Exercises for pregnant women are no different in nature. It is worth excluding only those exercises that a woman simply cannot physically perform due to an increase in the abdomen. It is worth noting that the exercises should not be performed with too much intensity during pregnancy, so as not to overextend the pelvic floor muscles.
If you are in doubt about the correctness of the exercises, watch the training video.
Kegel exercises to strengthen muscles
Combine activities with other workouts for greater efficiency. Lie on your back, bend your legs, get on the bridge, tighten your intimate muscles for a few seconds, relax, and lower yourself. Only 10-20 of these Kegel repetitions will speed up blood flow and oxygenation. Lie on your stomach, bend your knees, and alternate gentle tension with gentle relaxation. Sit cross-legged, align your back and neck, and hold the pose while exercising. Get on all fours, get on your elbows and feel the compression in and up, gradually exerting yourself.
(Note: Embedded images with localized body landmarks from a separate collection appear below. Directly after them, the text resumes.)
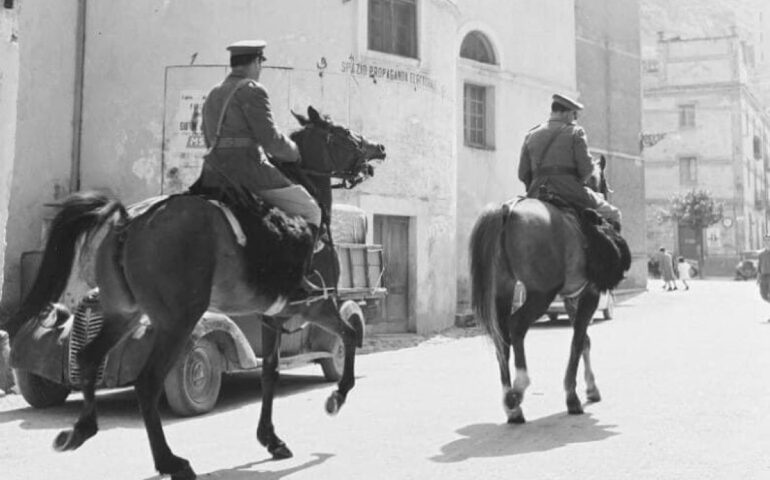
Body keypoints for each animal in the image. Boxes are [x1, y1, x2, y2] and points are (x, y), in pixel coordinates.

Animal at [3, 106, 386, 480]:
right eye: (343, 133)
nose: (378, 149)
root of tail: (128, 221)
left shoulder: (271, 315)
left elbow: (269, 372)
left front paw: (271, 439)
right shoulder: (313, 304)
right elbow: (349, 336)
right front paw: (336, 397)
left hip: (124, 314)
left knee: (88, 358)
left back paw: (80, 430)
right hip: (178, 322)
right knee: (147, 382)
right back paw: (170, 462)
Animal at [469, 156, 628, 424]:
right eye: (604, 182)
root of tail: (507, 211)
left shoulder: (571, 297)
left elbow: (584, 340)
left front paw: (590, 388)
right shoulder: (590, 294)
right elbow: (577, 341)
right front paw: (573, 397)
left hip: (504, 288)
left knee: (502, 335)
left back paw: (512, 406)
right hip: (541, 294)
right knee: (517, 325)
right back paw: (520, 387)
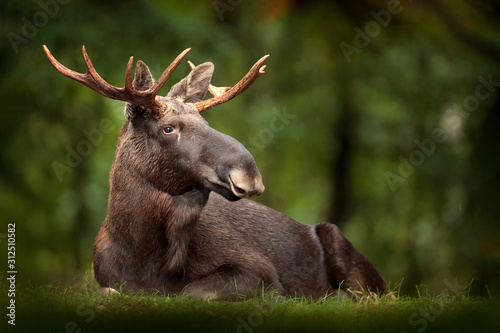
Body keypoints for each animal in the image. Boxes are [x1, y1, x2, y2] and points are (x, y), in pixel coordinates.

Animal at [44, 44, 386, 298]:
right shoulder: (104, 280)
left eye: (206, 122)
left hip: (345, 249)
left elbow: (193, 292)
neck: (141, 251)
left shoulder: (258, 268)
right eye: (168, 128)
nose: (249, 174)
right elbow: (110, 292)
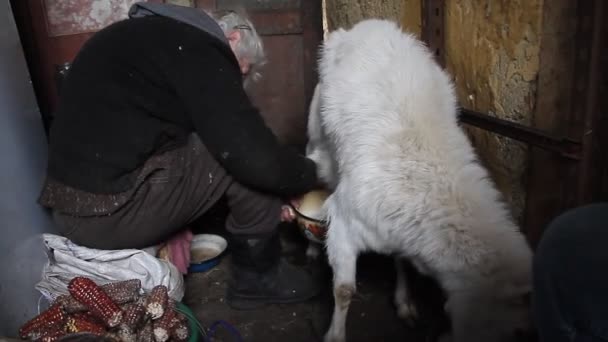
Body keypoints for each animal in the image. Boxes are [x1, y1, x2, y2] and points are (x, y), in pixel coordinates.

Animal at [306, 19, 536, 342]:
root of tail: (366, 27)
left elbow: (401, 261)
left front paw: (405, 302)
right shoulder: (344, 224)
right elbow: (343, 291)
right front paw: (335, 335)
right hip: (317, 136)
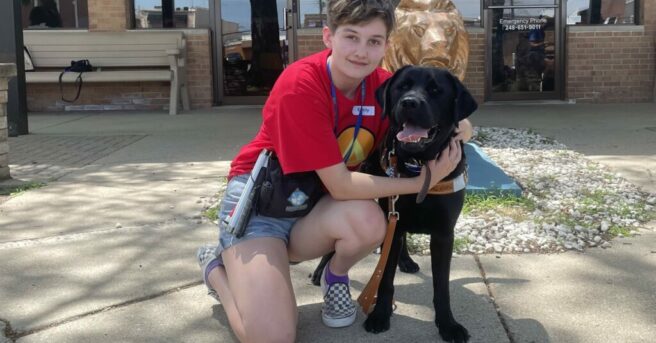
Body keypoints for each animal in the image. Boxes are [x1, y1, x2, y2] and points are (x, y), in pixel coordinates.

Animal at [312, 66, 476, 342]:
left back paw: (406, 260)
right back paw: (319, 271)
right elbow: (386, 279)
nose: (409, 102)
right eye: (402, 87)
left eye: (435, 90)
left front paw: (447, 324)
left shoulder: (443, 233)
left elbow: (441, 286)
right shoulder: (395, 218)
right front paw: (380, 315)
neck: (419, 166)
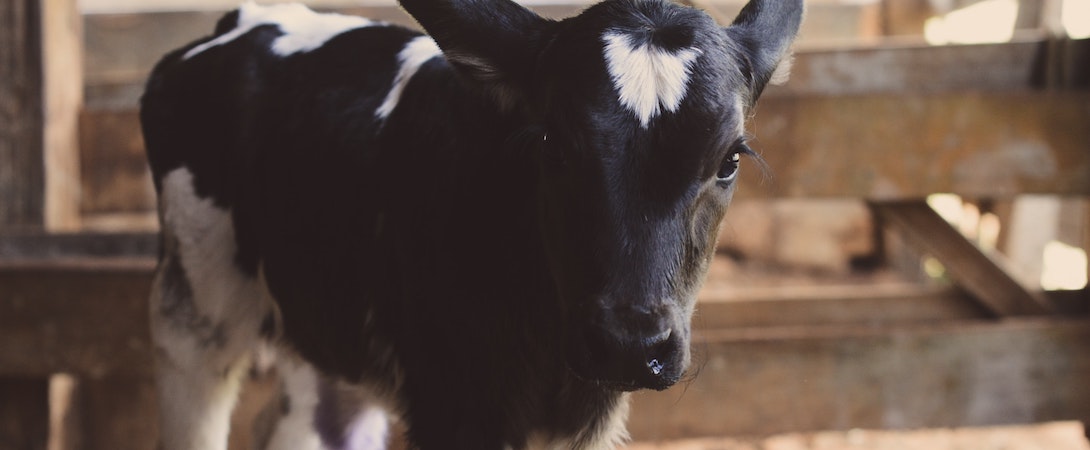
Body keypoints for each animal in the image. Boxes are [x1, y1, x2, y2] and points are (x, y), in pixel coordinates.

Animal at [140, 0, 802, 448]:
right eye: (553, 146)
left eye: (729, 160)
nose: (629, 344)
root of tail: (247, 19)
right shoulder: (451, 406)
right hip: (192, 312)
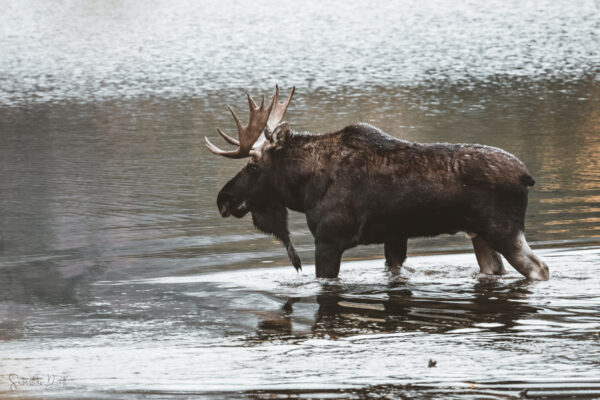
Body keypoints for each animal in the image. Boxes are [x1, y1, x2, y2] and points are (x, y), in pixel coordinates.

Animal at [209, 86, 552, 282]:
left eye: (253, 165)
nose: (223, 198)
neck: (303, 188)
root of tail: (526, 176)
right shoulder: (394, 236)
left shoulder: (329, 240)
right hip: (479, 234)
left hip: (503, 229)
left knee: (540, 268)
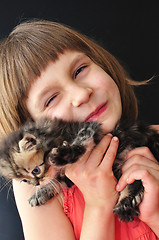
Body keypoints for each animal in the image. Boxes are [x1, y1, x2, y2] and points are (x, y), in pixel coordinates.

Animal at [0, 118, 159, 221]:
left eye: (35, 171)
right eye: (25, 181)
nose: (36, 184)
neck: (54, 135)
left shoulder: (89, 128)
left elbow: (80, 143)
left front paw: (64, 154)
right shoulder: (67, 178)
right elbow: (57, 183)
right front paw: (40, 193)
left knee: (133, 181)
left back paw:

Kegel exercises for pregnant women
For a full nine months, the body literally works through wear and tear, because the load and pressure on the uterus increase significantly. Regular Kegel exercise promotes faster and less painful labor. The probability of rupture is reduced and the process is much easier overall.
During pregnancy, severe toxicosis or bleeding are added to the standard contraindications. After the sixteenth week, do the exercises only sitting or standing to relieve pressure. The main thing is not the amount, but the regularity, so 20-30 cuts are enough, but every day. The main exercise during pregnancy is to perform between 10 and 15 repetitions. Take a comfortable position and relax completely, and then hold your breath and push for 3-4 seconds. Before such training, it is imperative to empty the intestines. During labor, this exercise will help you push properly. Stand with your legs slightly apart, slightly bend your knees, and roll your hips to the sides. When you get to the extreme, tighten your intimate muscles and stay.
Postpartum recovery can take months or even years. During this period, young mothers often worry only about the tone of the abdominal muscles and completely forget about the intimate muscles. With regular exercise, recovery is easier, and this has been experimentally proven. The best exercise for recovering from childbirth at home is the “lift”, which at the same time will help to feel all the muscles again. Lie on your back, slightly bend your knees and gradually tighten your muscles from the outside in, like in rings. Pause a little on each ring and repeat 10-15 times.